The 10th Amendment was designed to put the federal government on notice that it did not have unlimited powers. Indeed, the Constitution makes specific, limited, enumerated grants of power to the federal government and this amendment ensures that whatever powers were not specifically granted to a federal government were reserved to the States, and to the people.
Our founding fathers were justly concerned about an all-powerful federal government. They had just waged war to defeat just such a power. They sought to limit our federal government at every turn. In recent years, the federal government has climbed out of its Constitutional box and has become a monster. It claims that the commerce clause of the Constitution makes the 10th Amendment all but meaningless.
That’s just the beginning.
In reality, the government uses the tax code to exercise control over the States, and over YOUR rights. This was a fear expressed in the Federalist Papers. Alexander Hamilton addresses this concern in Federalist #31:
“Revenue is as requisite to the purposes of the local administrations as to those of the Union; and the former are at least of equal importance with the latter to the happiness of the people. It is, therefore, as necessary that the State governments should be able to command the means of supplying their wants, as that the national government should possess the like faculty in respect to the wants of the Union. But an indefinite power of taxation in the latter might, and probably would in time, deprive the former of the means of providing for their own necessities; and would subject them entirely to the mercy of the national legislature.”
The federal government has sucked most taxing abilities – and the power that comes with it – from the State governments.

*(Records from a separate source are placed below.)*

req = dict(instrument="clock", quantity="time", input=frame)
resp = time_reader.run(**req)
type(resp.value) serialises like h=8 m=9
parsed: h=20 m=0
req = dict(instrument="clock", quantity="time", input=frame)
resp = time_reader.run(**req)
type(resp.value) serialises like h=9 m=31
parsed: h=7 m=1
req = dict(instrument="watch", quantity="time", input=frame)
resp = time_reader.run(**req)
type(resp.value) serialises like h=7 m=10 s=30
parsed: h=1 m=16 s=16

It returns to the States a portion of the taxation it collects, with powerful federal strings attached. The result is a federal government dictating its will to the States, and to ‘We the People’.

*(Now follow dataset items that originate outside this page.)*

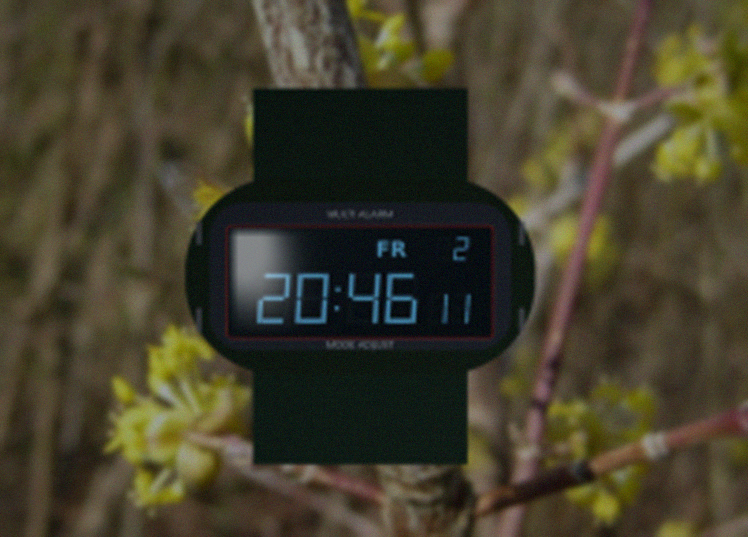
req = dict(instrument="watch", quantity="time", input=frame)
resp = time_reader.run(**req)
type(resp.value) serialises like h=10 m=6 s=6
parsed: h=20 m=46 s=11
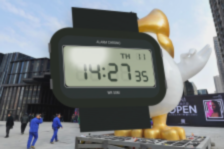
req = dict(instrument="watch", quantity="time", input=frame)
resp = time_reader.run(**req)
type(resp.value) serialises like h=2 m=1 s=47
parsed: h=14 m=27 s=35
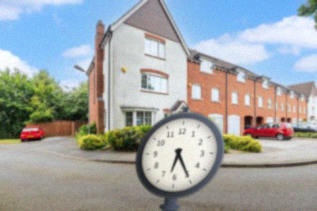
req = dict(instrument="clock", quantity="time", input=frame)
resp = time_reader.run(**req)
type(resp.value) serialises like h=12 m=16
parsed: h=6 m=25
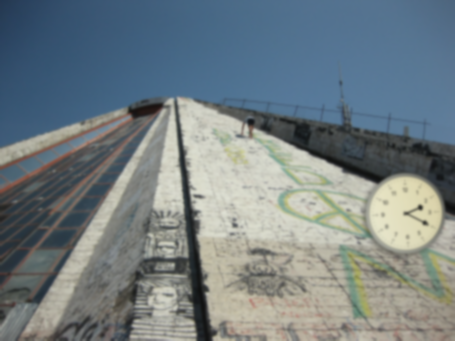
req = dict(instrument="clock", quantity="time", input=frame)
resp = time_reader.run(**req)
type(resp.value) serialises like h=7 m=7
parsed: h=2 m=20
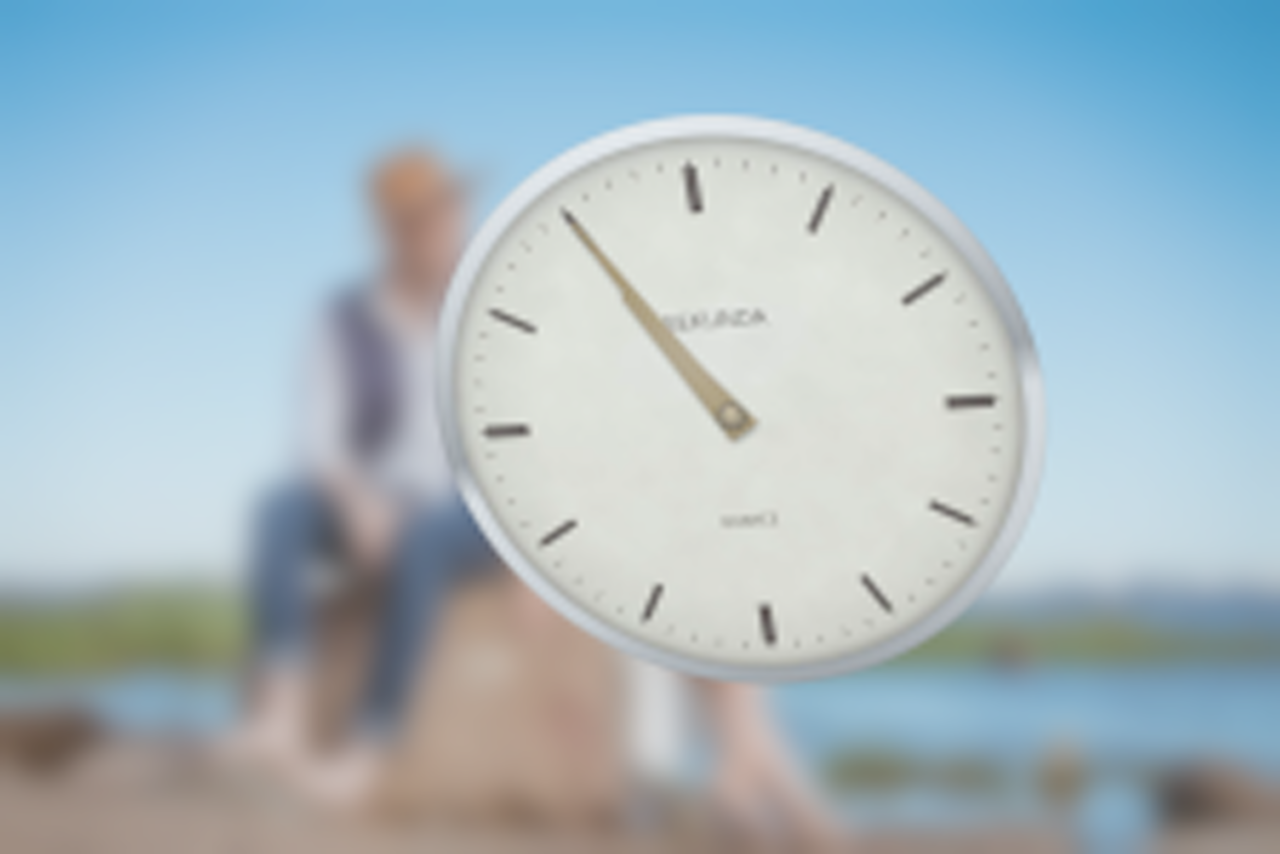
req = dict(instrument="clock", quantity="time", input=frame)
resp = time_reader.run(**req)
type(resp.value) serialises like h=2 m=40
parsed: h=10 m=55
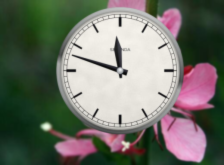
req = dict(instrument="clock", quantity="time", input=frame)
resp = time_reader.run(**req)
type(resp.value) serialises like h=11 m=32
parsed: h=11 m=48
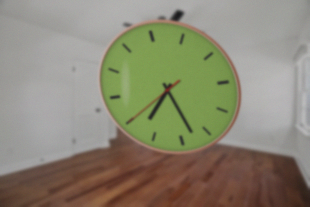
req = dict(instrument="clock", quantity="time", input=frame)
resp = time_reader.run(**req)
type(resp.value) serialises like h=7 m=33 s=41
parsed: h=7 m=27 s=40
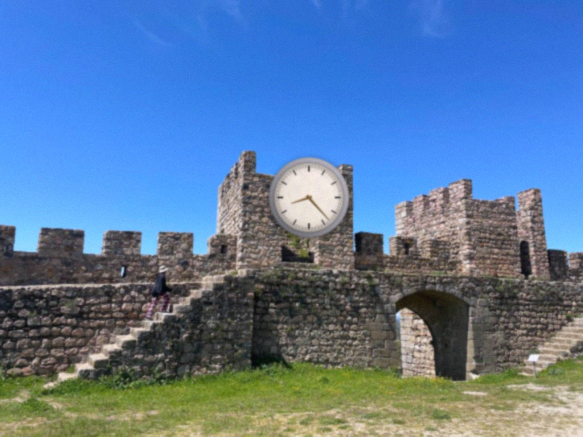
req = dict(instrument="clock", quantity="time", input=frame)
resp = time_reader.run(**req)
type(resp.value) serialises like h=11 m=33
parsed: h=8 m=23
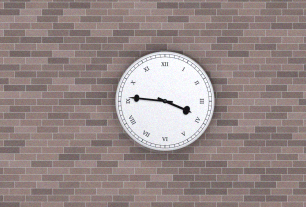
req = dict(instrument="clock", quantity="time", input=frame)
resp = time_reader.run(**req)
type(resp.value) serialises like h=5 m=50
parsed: h=3 m=46
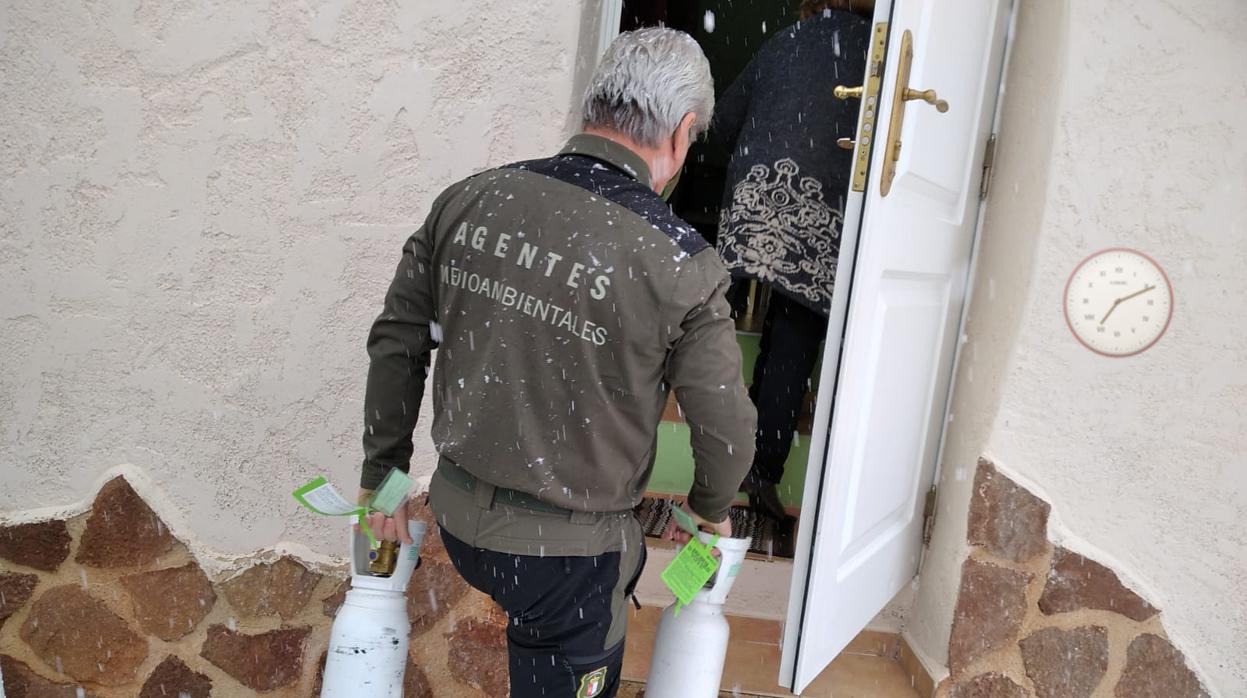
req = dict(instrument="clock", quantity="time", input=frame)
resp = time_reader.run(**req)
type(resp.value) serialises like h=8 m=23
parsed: h=7 m=11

Our priorities are out of kilter. State and local governments are closer to the people and therefore, easier to redress. Most domestic issues should be handled at the most local level. Congress should get out of the business of education. It should get out of the business of welfare. That’s not to say that government should have no say in these issues. It IS to say that the more local the administration of local issues, the more responsive the government.
Try this experiment. Call your local city councilman’s office and ask to speak to him/her. Do the same with your Congress-critter. Which government official do you think would be easier to reach, in person? That’s no accident. It’s no accident that progressives push to make everything a federal issue. The further removed the government is from you, the less responsive the government is TO you.
It’s time to re-assert the 10th Amendment. It’s time for States to reclaim their autonomy. It’s time to send legislators to Washington that understand that there are CONSTITUTIONAL limits to their power and scope.
It’s time to return to the limited government that made our nation great.
I support federal tax cuts and spending cuts. I support limiting the federal government to its enumerated powers. I support the 10th Amendment. Your local and State governments should have more than a passing say in how you are governed – it’s how the Constitution is set up.
It would be naïve to not operate within the federal power structure, as it exists. For example, I advocate for school vouchers even as I believe that the federal government shouldn’t be in the business of education. So long as it IS, to the tune of billions of dollars, I won’t be shy about attempting to move the operation of education away from federal NEA hands and into local private and individual hands. That’s consistent with an idea of returning power locally.
I pledge to you that, if elected, I will respect the 10th Amendment and the enumerated powers limitations placed on a federal government. I pledge to you that my overriding concern as a federal legislator would be vested in the concept of returning power to as local control as possible.
I want to go to Washington to tell Washington NO. I would be honored to be your NO vote and voice in Washington.